Artillerieangriffe bei Militäroperation in Licê

Seit Tagen führt die türkische Armee im Landkreis Licê in Amed eine Operation gegen vermutete Guerillaeinheiten durch. Neben Waldrodungen kommt es zu intensiven und koordinierten Luft- und Bodenangriffen.

Seit Wochen finden im nordkurdischen Licê in Amed (tr. Diyarbakir) immer wieder Operationen der türkischen Armee statt. Die letzte Offensive wurde am vergangenen Mittwoch eingeleitet und konzentriert sich auf die ländliche Gegend der Siedlungen Zengesor (Akçabudak) und Mizak (Kılıçlı) im Nordosten des Landkreises. Wie die kurdische Nachrichtenagentur Mezopotamya (MA) meldet, kommt es im Operationsgebiet seit zwei Tagen zu koordinierten Luft- und Bodenangriffen. Vor allem Mizak werde intensiv von unbemannten Kampfdrohnen unter Beschuss gesetzt.

An der Operation in Licê beteiligen sich neben Landstreitkräften und der türkischen Luftwaffe auch die sogenannten Dorfschützer. Am Donnerstag beobachteten MA-Quellen den Transfer von sieben Fahrzeugen mit den Paramilitärs ins Operationsgebiet, kommend aus Qabilcewz (Sason) in der benachbarten Provinz Êlih (Batman). Die Verlegung der Dorfschützer nach Licê hatte in Schulbussen stattgefunden. Sie werden in erster Linie für die systematische Waldrodung in Licê eingesetzt, um Rückzugsgebiete der Guerilla zu erfassen.

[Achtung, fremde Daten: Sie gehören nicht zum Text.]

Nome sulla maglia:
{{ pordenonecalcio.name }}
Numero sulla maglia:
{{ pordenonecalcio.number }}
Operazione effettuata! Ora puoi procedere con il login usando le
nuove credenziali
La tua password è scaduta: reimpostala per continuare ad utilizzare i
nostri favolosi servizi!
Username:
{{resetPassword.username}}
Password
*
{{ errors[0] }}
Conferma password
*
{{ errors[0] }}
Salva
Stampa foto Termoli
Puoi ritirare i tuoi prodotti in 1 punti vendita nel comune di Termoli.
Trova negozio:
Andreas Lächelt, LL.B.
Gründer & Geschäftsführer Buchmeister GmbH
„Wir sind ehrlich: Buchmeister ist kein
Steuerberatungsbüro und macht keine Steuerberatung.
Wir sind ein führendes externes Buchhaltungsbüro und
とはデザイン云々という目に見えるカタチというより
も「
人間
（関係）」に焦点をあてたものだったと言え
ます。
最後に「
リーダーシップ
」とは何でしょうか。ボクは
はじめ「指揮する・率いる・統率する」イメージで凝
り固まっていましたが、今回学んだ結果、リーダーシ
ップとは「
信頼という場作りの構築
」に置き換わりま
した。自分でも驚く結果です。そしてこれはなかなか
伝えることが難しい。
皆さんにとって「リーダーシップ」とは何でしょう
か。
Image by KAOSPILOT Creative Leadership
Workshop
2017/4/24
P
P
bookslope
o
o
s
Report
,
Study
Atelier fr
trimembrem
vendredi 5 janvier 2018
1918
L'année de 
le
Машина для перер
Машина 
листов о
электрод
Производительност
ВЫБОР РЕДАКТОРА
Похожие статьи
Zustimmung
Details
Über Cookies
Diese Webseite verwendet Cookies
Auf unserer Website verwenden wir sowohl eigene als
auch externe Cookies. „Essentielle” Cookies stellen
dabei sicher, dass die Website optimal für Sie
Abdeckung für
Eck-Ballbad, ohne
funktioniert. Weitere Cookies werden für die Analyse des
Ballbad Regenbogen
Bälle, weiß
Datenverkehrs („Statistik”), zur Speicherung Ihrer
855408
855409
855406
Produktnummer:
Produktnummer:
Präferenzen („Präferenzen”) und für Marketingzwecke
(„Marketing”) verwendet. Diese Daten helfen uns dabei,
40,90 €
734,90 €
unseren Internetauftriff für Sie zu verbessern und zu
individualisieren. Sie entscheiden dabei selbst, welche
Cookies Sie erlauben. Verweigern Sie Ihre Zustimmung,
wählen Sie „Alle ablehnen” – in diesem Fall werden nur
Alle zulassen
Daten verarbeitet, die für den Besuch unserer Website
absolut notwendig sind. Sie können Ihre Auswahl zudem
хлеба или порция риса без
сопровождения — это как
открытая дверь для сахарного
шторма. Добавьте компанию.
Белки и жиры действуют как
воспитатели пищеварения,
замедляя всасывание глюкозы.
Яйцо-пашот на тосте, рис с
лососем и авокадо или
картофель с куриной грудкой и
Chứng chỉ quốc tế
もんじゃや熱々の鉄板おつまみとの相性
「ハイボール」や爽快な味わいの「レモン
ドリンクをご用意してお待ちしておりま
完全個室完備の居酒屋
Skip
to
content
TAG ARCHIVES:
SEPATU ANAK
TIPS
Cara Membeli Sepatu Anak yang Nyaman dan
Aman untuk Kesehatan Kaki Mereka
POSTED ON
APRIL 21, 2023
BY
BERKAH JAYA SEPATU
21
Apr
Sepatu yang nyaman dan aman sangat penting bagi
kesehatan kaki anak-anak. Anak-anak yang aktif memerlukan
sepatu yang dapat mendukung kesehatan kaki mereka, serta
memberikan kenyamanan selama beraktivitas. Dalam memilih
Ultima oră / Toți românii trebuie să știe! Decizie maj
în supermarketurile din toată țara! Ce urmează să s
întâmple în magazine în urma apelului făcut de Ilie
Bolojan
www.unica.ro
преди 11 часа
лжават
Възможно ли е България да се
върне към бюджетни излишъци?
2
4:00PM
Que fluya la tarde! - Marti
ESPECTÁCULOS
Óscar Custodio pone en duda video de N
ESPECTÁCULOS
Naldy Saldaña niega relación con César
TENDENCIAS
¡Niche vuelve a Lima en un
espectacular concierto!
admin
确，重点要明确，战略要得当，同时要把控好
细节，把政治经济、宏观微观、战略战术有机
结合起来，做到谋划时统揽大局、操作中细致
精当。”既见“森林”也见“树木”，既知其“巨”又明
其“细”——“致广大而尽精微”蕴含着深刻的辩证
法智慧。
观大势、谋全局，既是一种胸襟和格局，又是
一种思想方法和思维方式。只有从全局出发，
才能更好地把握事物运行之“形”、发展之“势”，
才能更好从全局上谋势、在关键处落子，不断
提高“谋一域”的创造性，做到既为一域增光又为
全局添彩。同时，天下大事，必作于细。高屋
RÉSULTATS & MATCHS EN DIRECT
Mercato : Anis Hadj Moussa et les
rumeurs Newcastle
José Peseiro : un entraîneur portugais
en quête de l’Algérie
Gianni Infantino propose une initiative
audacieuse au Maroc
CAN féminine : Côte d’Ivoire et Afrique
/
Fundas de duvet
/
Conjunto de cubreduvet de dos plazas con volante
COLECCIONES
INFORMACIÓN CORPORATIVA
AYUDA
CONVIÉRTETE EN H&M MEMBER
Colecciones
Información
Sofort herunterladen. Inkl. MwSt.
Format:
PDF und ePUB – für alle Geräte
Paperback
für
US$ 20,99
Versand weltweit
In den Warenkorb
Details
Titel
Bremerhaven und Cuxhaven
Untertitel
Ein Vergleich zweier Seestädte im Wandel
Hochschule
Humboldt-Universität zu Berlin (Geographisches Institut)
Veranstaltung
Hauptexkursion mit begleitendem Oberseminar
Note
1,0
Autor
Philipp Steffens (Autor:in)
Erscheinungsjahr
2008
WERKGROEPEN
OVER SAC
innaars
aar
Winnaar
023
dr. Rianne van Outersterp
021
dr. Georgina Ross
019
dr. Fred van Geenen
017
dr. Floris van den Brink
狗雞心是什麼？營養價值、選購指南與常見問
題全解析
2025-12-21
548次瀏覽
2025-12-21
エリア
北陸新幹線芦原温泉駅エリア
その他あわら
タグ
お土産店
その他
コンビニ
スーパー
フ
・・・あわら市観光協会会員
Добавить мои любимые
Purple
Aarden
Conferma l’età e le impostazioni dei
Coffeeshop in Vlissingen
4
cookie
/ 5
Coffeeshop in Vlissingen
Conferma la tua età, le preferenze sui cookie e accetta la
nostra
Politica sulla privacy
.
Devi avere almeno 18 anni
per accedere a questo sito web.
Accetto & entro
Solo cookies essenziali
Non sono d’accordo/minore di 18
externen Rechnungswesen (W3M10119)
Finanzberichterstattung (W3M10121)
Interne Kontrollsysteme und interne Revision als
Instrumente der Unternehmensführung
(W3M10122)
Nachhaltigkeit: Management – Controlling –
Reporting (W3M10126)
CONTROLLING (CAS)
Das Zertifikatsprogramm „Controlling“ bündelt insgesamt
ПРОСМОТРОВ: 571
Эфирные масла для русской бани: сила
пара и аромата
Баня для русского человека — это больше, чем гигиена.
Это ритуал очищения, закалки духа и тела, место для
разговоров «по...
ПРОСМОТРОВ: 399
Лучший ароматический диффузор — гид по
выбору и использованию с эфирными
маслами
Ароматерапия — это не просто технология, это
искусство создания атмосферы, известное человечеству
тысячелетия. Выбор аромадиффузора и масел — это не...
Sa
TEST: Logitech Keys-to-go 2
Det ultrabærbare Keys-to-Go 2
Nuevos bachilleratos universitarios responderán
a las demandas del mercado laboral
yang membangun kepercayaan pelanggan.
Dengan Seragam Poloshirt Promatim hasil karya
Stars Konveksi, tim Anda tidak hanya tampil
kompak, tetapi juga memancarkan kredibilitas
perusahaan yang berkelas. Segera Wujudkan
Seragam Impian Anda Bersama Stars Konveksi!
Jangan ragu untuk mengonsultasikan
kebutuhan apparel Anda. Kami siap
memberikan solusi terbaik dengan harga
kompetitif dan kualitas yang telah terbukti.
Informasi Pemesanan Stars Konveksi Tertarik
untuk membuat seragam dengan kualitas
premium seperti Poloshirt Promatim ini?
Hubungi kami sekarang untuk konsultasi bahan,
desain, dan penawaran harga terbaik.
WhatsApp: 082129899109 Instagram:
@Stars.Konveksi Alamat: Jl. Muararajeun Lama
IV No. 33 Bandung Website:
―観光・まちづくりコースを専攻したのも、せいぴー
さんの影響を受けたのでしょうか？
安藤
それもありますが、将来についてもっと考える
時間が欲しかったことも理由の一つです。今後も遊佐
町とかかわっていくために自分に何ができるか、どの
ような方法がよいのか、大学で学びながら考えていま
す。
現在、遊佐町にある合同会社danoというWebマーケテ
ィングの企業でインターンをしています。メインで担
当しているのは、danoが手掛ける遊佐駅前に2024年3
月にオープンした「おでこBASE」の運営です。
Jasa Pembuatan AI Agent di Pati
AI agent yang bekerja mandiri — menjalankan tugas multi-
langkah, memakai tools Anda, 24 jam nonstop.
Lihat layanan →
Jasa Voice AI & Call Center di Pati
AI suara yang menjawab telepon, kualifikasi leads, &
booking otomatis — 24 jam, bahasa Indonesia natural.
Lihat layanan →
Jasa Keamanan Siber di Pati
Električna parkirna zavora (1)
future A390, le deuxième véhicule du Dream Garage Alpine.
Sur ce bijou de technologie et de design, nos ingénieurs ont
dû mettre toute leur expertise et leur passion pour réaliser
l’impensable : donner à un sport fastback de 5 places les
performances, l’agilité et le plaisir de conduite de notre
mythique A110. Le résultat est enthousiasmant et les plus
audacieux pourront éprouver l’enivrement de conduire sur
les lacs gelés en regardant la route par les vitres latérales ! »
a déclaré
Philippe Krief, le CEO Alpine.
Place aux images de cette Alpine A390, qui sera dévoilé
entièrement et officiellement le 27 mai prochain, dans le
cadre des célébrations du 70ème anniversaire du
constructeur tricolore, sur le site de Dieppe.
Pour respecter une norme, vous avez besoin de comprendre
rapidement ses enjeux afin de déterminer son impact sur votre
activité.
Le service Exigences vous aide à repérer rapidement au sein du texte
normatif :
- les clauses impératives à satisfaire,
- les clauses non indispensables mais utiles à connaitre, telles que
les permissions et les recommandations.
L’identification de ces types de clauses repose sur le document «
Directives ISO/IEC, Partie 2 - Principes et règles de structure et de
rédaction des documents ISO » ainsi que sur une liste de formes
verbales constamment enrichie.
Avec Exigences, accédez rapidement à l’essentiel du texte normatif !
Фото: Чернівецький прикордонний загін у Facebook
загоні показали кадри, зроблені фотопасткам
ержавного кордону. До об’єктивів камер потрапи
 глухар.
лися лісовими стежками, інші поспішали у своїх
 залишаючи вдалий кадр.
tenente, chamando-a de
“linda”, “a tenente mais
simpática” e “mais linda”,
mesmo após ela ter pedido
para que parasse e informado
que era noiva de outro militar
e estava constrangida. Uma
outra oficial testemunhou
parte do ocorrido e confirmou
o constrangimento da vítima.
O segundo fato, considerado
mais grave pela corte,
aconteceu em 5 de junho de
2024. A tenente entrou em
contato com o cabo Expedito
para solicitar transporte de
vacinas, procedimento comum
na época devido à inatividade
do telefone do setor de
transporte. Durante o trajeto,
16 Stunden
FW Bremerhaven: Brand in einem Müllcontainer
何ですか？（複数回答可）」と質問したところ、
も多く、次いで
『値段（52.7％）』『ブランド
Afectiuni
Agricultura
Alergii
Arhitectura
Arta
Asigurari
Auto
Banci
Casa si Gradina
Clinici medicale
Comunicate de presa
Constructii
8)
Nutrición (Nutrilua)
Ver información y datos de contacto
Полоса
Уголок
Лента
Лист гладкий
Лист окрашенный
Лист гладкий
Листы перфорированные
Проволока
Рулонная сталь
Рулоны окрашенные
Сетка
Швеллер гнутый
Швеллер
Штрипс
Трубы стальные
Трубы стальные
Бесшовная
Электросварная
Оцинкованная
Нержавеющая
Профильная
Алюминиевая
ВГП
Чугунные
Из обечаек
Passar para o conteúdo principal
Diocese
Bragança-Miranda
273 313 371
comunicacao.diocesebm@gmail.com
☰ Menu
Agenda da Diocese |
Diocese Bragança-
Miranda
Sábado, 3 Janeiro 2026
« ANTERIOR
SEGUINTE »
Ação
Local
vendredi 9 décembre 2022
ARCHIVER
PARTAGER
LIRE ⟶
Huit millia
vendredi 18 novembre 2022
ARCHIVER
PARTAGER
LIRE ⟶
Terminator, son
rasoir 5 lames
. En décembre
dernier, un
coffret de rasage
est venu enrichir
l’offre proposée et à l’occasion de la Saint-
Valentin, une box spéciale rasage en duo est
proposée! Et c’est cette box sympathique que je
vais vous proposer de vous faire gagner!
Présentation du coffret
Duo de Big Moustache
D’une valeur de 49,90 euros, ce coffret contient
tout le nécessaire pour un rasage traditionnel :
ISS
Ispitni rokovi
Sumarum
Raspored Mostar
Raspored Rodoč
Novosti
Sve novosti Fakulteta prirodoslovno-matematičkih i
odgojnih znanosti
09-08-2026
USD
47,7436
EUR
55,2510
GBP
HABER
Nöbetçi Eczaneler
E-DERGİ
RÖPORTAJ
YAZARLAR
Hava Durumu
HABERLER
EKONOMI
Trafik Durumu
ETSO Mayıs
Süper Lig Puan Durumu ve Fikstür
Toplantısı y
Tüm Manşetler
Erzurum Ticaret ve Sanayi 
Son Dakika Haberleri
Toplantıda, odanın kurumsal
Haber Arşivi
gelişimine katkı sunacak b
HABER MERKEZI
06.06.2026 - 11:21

Laut MA soll es bereits zu ersten Gefechten zwischen Militär und Guerilla gekommen sein. Sporadische Schusswechsel seien ebenfalls weiterhin zu vernehmen. Die Volksverteidigungskräfte (HPG) haben sich zu den Geschehnissen in Licê bislang nicht geäußert.

Was sind Dorfschützer?

Dorfschützer sind paramilitärische Einheiten, die in Kurdistan gegen die Guerilla und regierungskritische Kurd:innen eingesetzt werden. Sie bestehen zu einem beträchtlichen Teil aus Stammesführern, Großgrundbesitzern, Familien und Einzelpersonen, die oft seit Jahrzehnten mit dem Staat zusammenarbeiten und versuchen, in Kurdistan für die Interessen des Staates einzutreten. Ein Teil der Dorfschützer tritt diesem System freiwillig bei, andere werden mit Mord, Verhaftung und Vertreibung bedroht und müssen unter Druck Dorfschützer werden. Viele Kurd:innen, die eine Kollaboration abgelehnt haben, mussten entweder flüchten oder sich dem Druck des Militärs und der Dorfschützer beugen. Tausende kurdische Dörfer, die das Dorfschützersystem ablehnten, wurden in den 1990er Jahren vom Staat niedergebrannt und dem Erdboden gleichgemacht.